PROVIDED DATA:
● ● ● ● ● ● ●

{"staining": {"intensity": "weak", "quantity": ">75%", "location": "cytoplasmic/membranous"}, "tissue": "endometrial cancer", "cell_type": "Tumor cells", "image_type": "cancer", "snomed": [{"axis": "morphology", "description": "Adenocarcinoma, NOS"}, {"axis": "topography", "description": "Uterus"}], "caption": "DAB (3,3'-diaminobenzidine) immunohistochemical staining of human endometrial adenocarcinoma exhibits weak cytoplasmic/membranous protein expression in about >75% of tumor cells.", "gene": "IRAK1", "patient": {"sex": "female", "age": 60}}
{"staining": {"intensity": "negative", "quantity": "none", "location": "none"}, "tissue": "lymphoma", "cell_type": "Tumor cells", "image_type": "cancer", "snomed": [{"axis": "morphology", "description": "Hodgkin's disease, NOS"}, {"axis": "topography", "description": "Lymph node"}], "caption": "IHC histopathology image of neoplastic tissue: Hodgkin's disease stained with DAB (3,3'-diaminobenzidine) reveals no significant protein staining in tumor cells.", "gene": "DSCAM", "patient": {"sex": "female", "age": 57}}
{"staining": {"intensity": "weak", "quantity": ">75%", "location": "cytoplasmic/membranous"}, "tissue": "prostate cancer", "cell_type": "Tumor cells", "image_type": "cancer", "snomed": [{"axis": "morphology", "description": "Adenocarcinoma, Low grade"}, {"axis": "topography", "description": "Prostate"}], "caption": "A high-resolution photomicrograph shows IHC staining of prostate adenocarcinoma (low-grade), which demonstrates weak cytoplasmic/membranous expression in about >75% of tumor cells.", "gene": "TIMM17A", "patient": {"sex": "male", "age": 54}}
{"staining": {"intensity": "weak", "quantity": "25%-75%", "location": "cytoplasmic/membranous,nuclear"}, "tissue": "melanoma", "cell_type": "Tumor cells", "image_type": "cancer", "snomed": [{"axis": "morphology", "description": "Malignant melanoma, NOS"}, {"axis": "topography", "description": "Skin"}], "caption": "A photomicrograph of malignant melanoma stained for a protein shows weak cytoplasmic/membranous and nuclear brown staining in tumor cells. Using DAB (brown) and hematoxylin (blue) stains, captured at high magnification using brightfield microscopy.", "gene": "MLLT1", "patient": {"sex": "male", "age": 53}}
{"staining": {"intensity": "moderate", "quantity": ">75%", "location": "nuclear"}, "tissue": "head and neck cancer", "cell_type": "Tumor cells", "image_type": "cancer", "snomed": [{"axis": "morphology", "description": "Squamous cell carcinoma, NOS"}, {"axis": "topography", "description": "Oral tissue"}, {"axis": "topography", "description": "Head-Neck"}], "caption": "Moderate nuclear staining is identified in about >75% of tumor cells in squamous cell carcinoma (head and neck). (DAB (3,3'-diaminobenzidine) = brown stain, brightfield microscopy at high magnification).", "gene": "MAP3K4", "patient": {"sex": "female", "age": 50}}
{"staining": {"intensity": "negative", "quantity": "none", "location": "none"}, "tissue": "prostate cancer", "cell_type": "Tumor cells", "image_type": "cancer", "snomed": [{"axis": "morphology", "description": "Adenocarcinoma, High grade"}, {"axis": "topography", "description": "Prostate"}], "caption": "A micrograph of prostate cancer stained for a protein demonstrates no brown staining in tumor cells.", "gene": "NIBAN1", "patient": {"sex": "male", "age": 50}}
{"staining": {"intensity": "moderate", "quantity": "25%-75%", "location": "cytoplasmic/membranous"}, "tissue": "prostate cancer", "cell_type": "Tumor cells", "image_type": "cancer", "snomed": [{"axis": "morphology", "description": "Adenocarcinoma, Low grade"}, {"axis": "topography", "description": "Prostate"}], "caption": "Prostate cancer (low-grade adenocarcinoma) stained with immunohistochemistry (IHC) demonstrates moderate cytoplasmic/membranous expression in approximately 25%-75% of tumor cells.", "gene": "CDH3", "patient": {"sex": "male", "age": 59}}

● ● ● ● ● ● ●

AIM OF THE TASK: Nothing in the records may be dropped; reproduce them exactly.

WRITTEN REPLY:
{"staining": {"intensity": "weak", "quantity": ">75%", "location": "cytoplasmic/membranous"}, "tissue": "endometrial cancer", "cell_type": "Tumor cells", "image_type": "cancer", "snomed": [{"axis": "morphology", "description": "Adenocarcinoma, NOS"}, {"axis": "topography", "description": "Uterus"}], "caption": "DAB (3,3'-diaminobenzidine) immunohistochemical staining of human endometrial adenocarcinoma exhibits weak cytoplasmic/membranous protein expression in about >75% of tumor cells.", "gene": "IRAK1", "patient": {"sex": "female", "age": 60}}
{"staining": {"intensity": "negative", "quantity": "none", "location": "none"}, "tissue": "lymphoma", "cell_type": "Tumor cells", "image_type": "cancer", "snomed": [{"axis": "morphology", "description": "Hodgkin's disease, NOS"}, {"axis": "topography", "description": "Lymph node"}], "caption": "IHC histopathology image of neoplastic tissue: Hodgkin's disease stained with DAB (3,3'-diaminobenzidine) reveals no significant protein staining in tumor cells.", "gene": "DSCAM", "patient": {"sex": "female", "age": 57}}
{"staining": {"intensity": "weak", "quantity": ">75%", "location": "cytoplasmic/membranous"}, "tissue": "prostate cancer", "cell_type": "Tumor cells", "image_type": "cancer", "snomed": [{"axis": "morphology", "description": "Adenocarcinoma, Low grade"}, {"axis": "topography", "description": "Prostate"}], "caption": "A high-resolution photomicrograph shows IHC staining of prostate adenocarcinoma (low-grade), which demonstrates weak cytoplasmic/membranous expression in about >75% of tumor cells.", "gene": "TIMM17A", "patient": {"sex": "male", "age": 54}}
{"staining": {"intensity": "weak", "quantity": "25%-75%", "location": "cytoplasmic/membranous,nuclear"}, "tissue": "melanoma", "cell_type": "Tumor cells", "image_type": "cancer", "snomed": [{"axis": "morphology", "description": "Malignant melanoma, NOS"}, {"axis": "topography", "description": "Skin"}], "caption": "A photomicrograph of malignant melanoma stained for a protein shows weak cytoplasmic/membranous and nuclear brown staining in tumor cells. Using DAB (brown) and hematoxylin (blue) stains, captured at high magnification using brightfield microscopy.", "gene": "MLLT1", "patient": {"sex": "male", "age": 53}}
{"staining": {"intensity": "moderate", "quantity": ">75%", "location": "nuclear"}, "tissue": "head and neck cancer", "cell_type": "Tumor cells", "image_type": "cancer", "snomed": [{"axis": "morphology", "description": "Squamous cell carcinoma, NOS"}, {"axis": "topography", "description": "Oral tissue"}, {"axis": "topography", "description": "Head-Neck"}], "caption": "Moderate nuclear staining is identified in about >75% of tumor cells in squamous cell carcinoma (head and neck). (DAB (3,3'-diaminobenzidine) = brown stain, brightfield microscopy at high magnification).", "gene": "MAP3K4", "patient": {"sex": "female", "age": 50}}
{"staining": {"intensity": "negative", "quantity": "none", "location": "none"}, "tissue": "prostate cancer", "cell_type": "Tumor cells", "image_type": "cancer", "snomed": [{"axis": "morphology", "description": "Adenocarcinoma, High grade"}, {"axis": "topography", "description": "Prostate"}], "caption": "A micrograph of prostate cancer stained for a protein demonstrates no brown staining in tumor cells.", "gene": "NIBAN1", "patient": {"sex": "male", "age": 50}}
{"staining": {"intensity": "moderate", "quantity": "25%-75%", "location": "cytoplasmic/membranous"}, "tissue": "prostate cancer", "cell_type": "Tumor cells", "image_type": "cancer", "snomed": [{"axis": "morphology", "description": "Adenocarcinoma, Low grade"}, {"axis": "topography", "description": "Prostate"}], "caption": "Prostate cancer (low-grade adenocarcinoma) stained with immunohistochemistry (IHC) demonstrates moderate cytoplasmic/membranous expression in approximately 25%-75% of tumor cells.", "gene": "CDH3", "patient": {"sex": "male", "age": 59}}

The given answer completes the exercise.